### [What to work on]
The answer must be the full data, restated word for word, with no pictures in it.

Stored data entries:
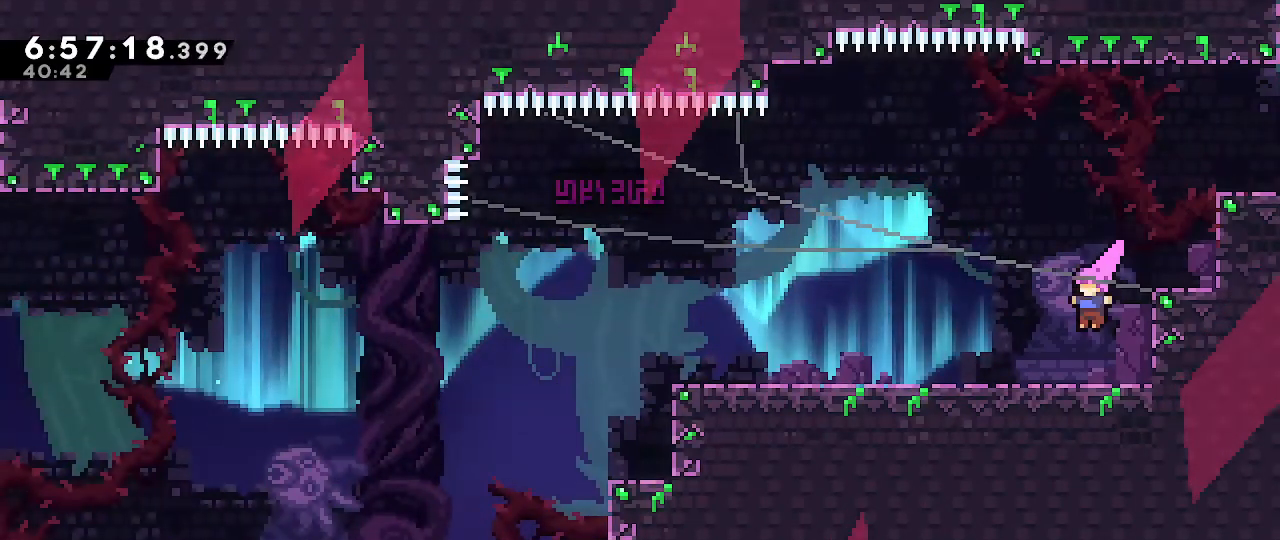
Gameplay with a controller (Nintendo layout); each line is a JSON object with the inputs held at the frame after it. "events" lists button and stick changes between this image and that frame as [ms after this image, input, new state], when the widget could be followed in between. Not read: DPAD_DOWN DPAD_LEFT DPAD_RIGHT DPAD_UP L3 R3 START.
{"buttons": ["B"], "left_stick": "down-left", "right_stick": "center", "events": [[250, "left_stick", "down-left"], [283, "A", "down"], [433, "A", "up"], [450, "B", "down"]]}
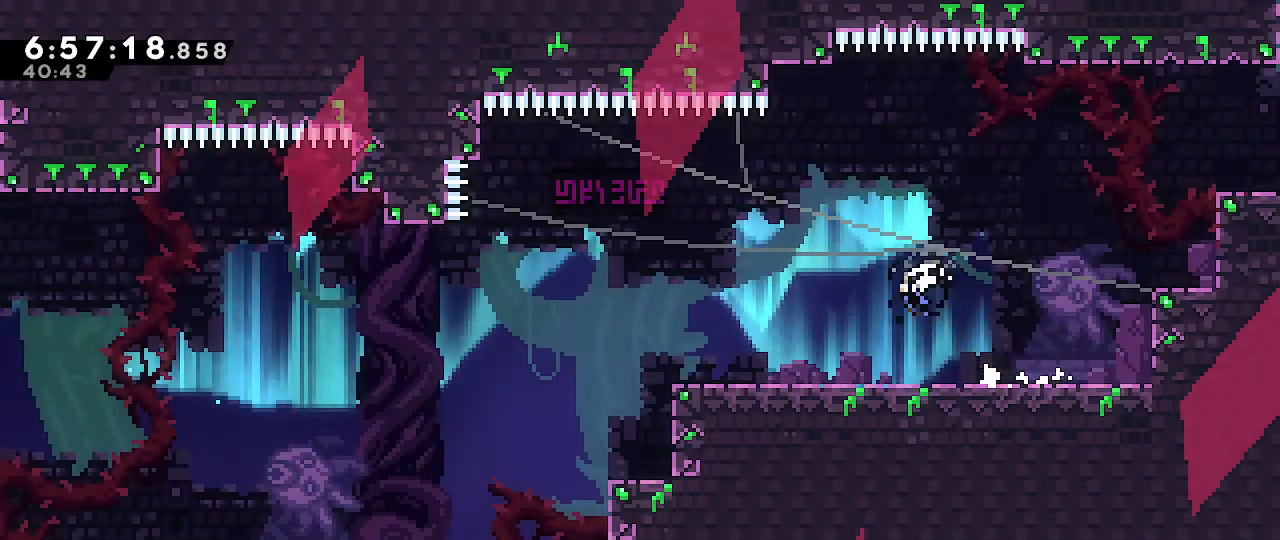
{"buttons": ["B"], "left_stick": "down-left", "right_stick": "center", "events": [[100, "A", "down"], [100, "B", "up"], [267, "B", "down"], [300, "A", "up"]]}
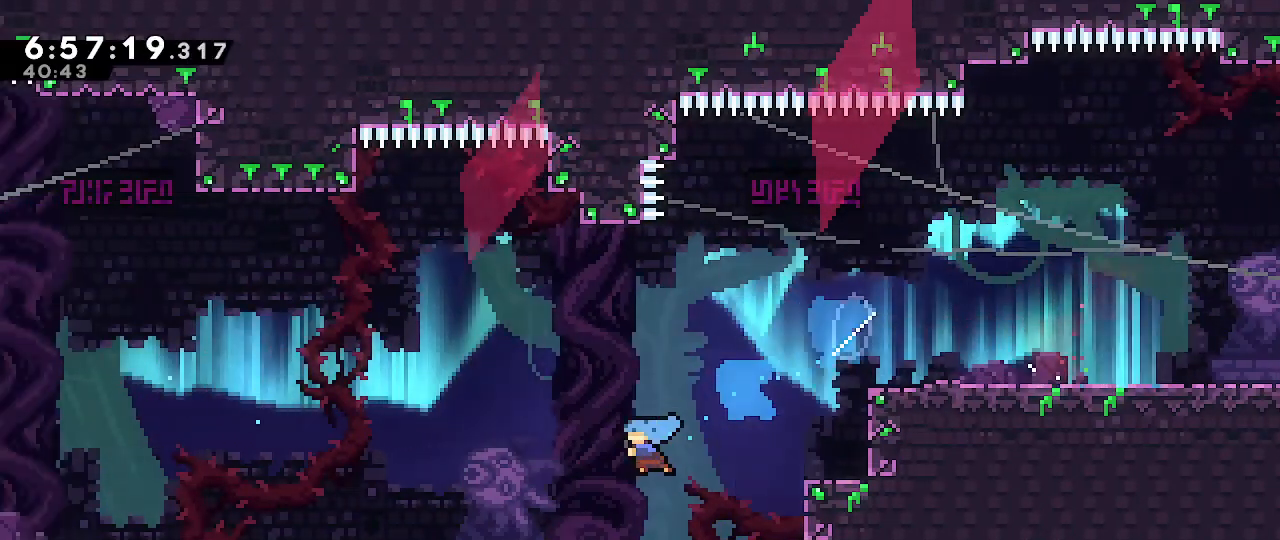
{"buttons": ["A"], "left_stick": "down-left", "right_stick": "center", "events": [[117, "A", "down"], [133, "B", "up"]]}
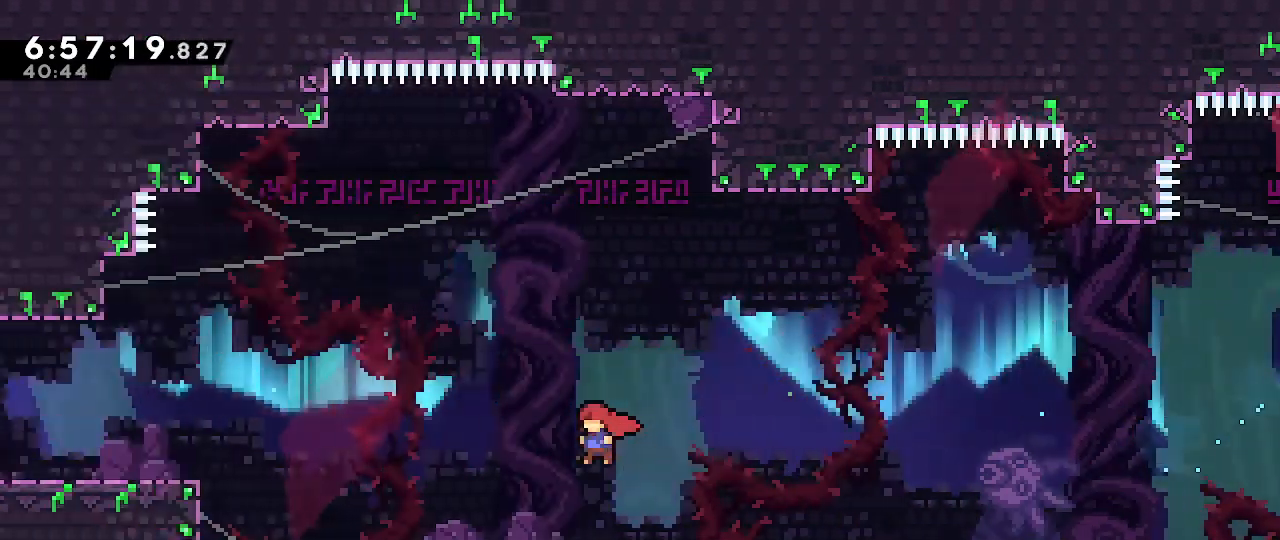
{"buttons": ["A"], "left_stick": "down-left", "right_stick": "center", "events": [[17, "A", "up"], [50, "B", "down"], [183, "A", "down"], [183, "B", "up"]]}
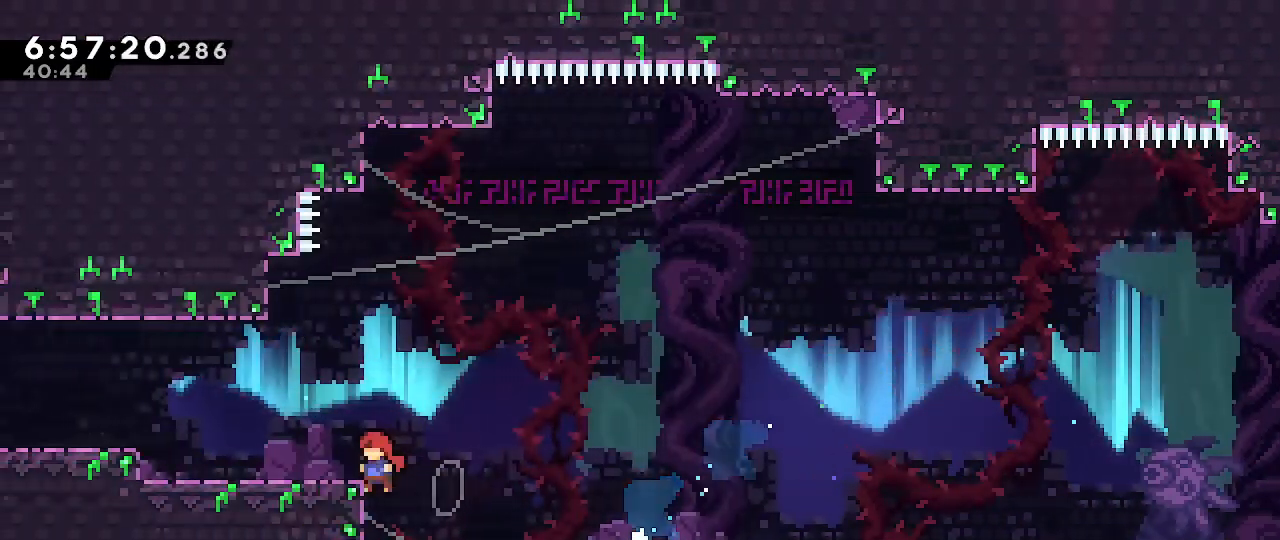
{"buttons": ["A", "R1"], "left_stick": "left", "right_stick": "center", "events": [[67, "A", "up"], [150, "left_stick", "left"], [200, "A", "down"], [250, "R1", "down"]]}
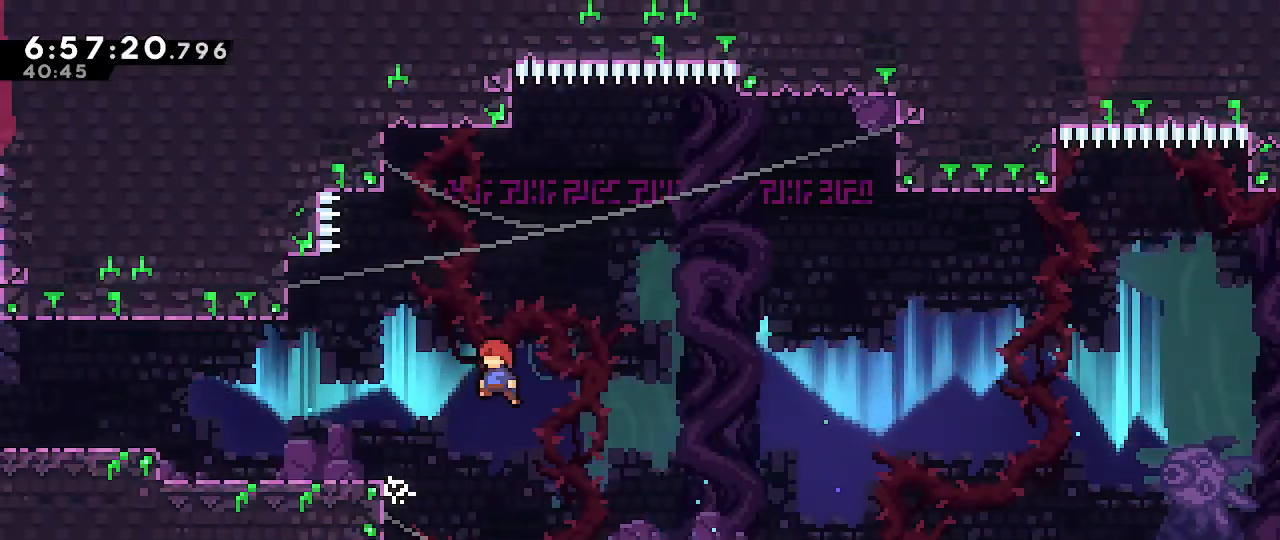
{"buttons": [], "left_stick": "left", "right_stick": "center", "events": [[150, "A", "up"], [167, "B", "down"], [183, "R1", "up"], [333, "B", "up"]]}
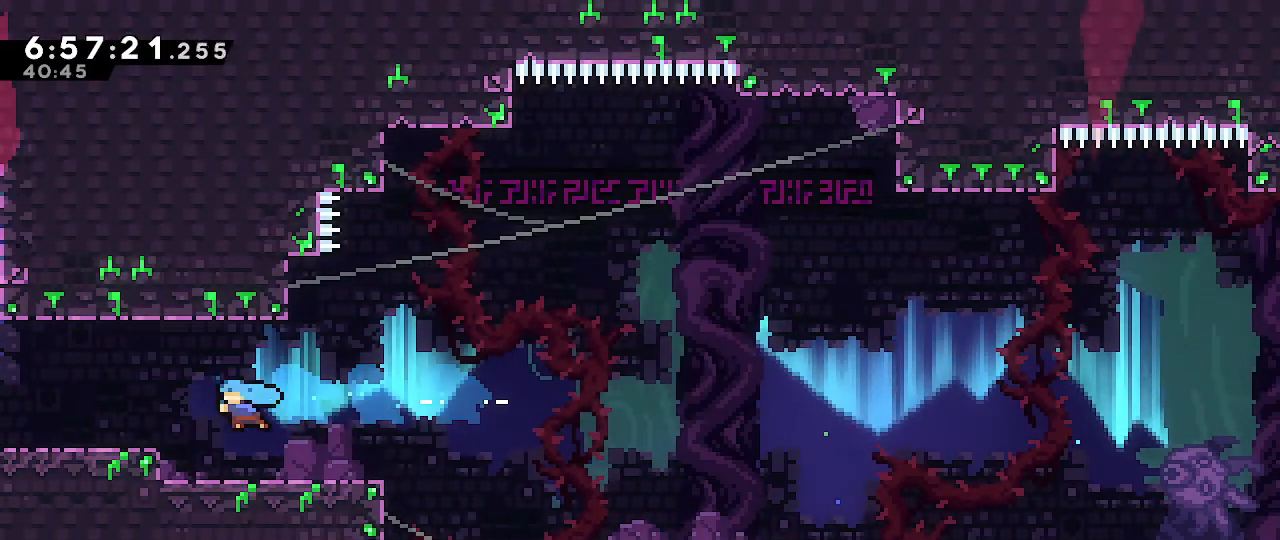
{"buttons": [], "left_stick": "left", "right_stick": "center", "events": [[183, "A", "down"], [267, "A", "up"]]}
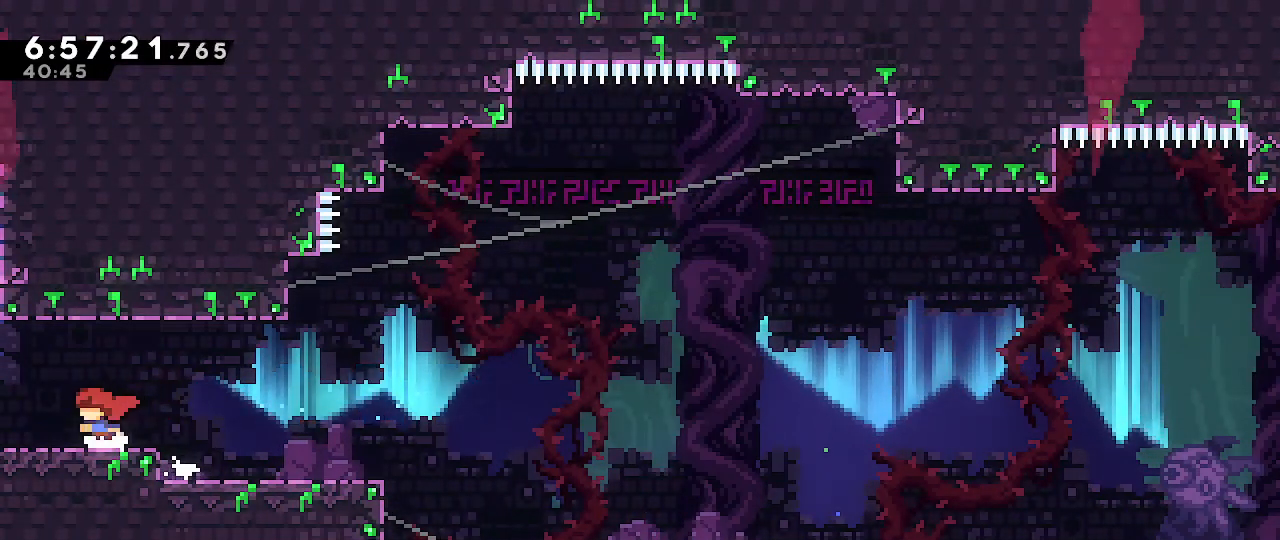
{"buttons": [], "left_stick": "center", "right_stick": "center", "events": [[367, "left_stick", "center"]]}
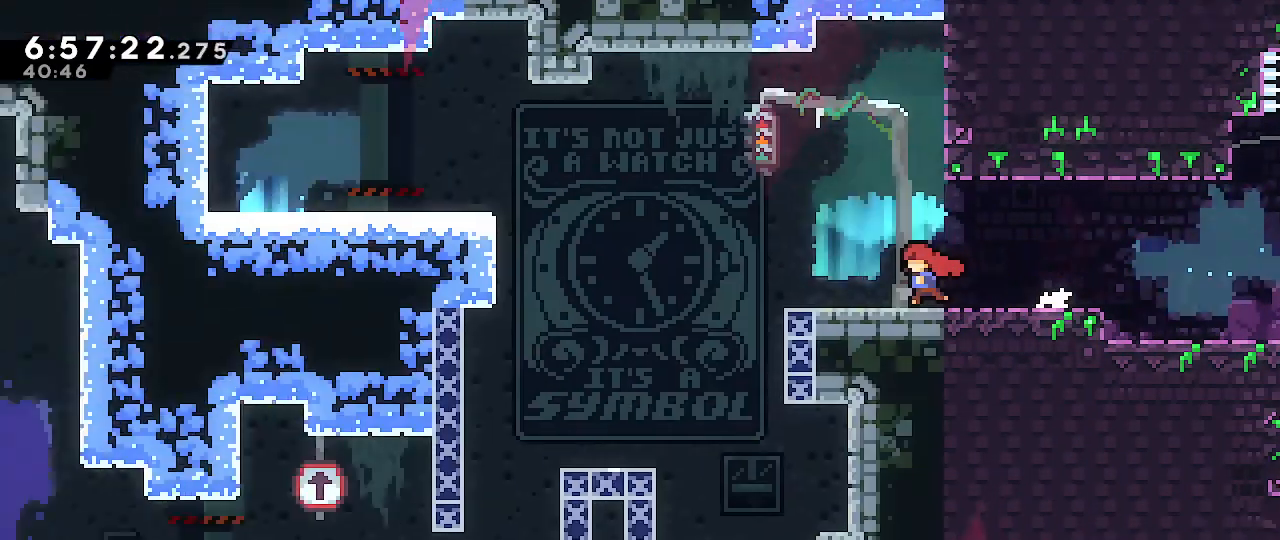
{"buttons": [], "left_stick": "left", "right_stick": "center"}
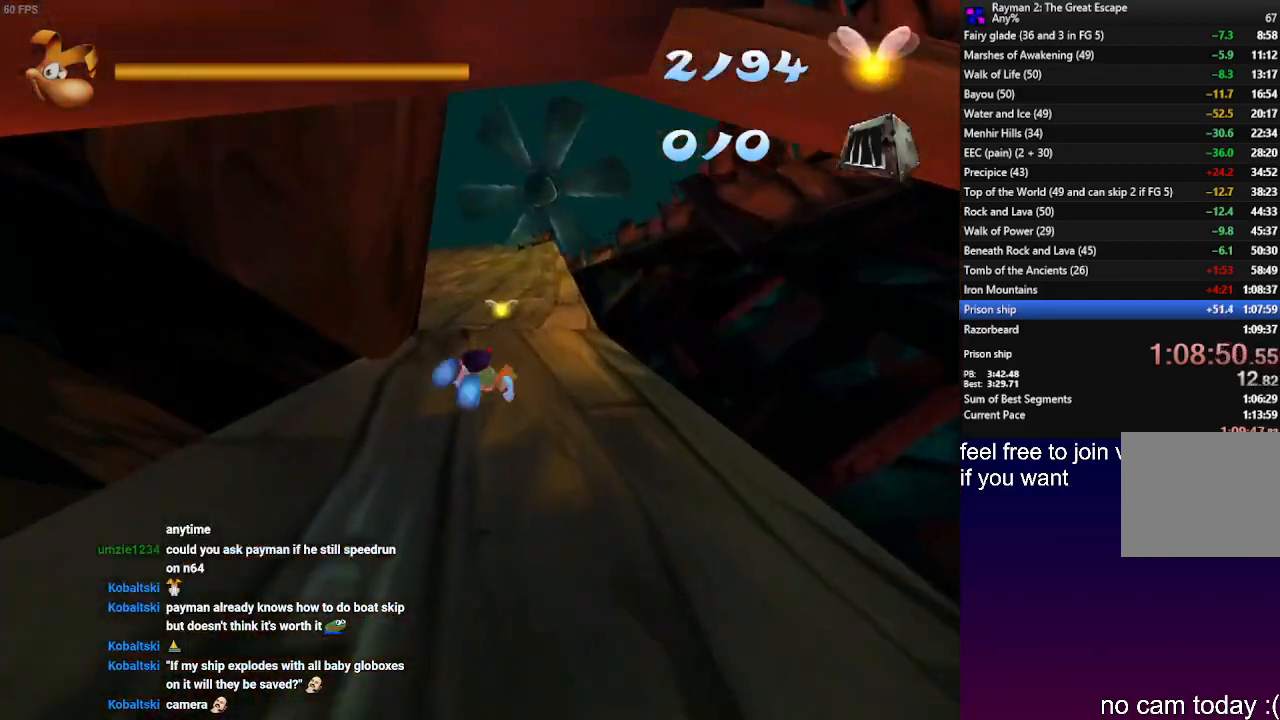
Gameplay with a controller (PlayStation layout); each line is a JSON object with the inputs held at the frame after it. "events" lists button and stick changes between this image and that frame as [ms after this image, input, new state], when the widget could be followed in between. Not read: R3.
{"buttons": ["CROSS", "R2"], "left_stick": "up-right", "right_stick": "center", "events": [[367, "CROSS", "down"]]}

### [Response below]
Gameplay with a controller (Nintendo layout); each line is a JSON object with the inputs held at the frame after it. "events" lists button and stick changes between this image and that frame as [ms after this image, input, new state], when the widget could be followed in between. Not read: DPAD_DOWN DPAD_LEFT DPAD_RIGHT DPAD_UP L3 R3 START.
{"buttons": ["B"], "left_stick": "down-left", "right_stick": "center", "events": [[250, "left_stick", "down-left"], [283, "A", "down"], [433, "A", "up"], [450, "B", "down"]]}
{"buttons": ["B"], "left_stick": "down-left", "right_stick": "center", "events": [[100, "A", "down"], [100, "B", "up"], [267, "B", "down"], [300, "A", "up"]]}
{"buttons": ["A"], "left_stick": "down-left", "right_stick": "center", "events": [[117, "A", "down"], [133, "B", "up"]]}
{"buttons": ["A"], "left_stick": "down-left", "right_stick": "center", "events": [[17, "A", "up"], [50, "B", "down"], [183, "A", "down"], [183, "B", "up"]]}
{"buttons": ["A", "R1"], "left_stick": "left", "right_stick": "center", "events": [[67, "A", "up"], [150, "left_stick", "left"], [200, "A", "down"], [250, "R1", "down"]]}
{"buttons": [], "left_stick": "left", "right_stick": "center", "events": [[150, "A", "up"], [167, "B", "down"], [183, "R1", "up"], [333, "B", "up"]]}
{"buttons": [], "left_stick": "left", "right_stick": "center", "events": [[183, "A", "down"], [267, "A", "up"]]}
{"buttons": [], "left_stick": "center", "right_stick": "center", "events": [[367, "left_stick", "center"]]}
{"buttons": [], "left_stick": "left", "right_stick": "center"}
Gameplay with a controller (PlayStation layout); each line is a JSON object with the inputs held at the frame after it. "events" lists button and stick changes between this image and that frame as [ms after this image, input, new state], when the widget could be followed in between. Not read: R3.
{"buttons": ["CROSS", "R2"], "left_stick": "up-right", "right_stick": "center", "events": [[367, "CROSS", "down"]]}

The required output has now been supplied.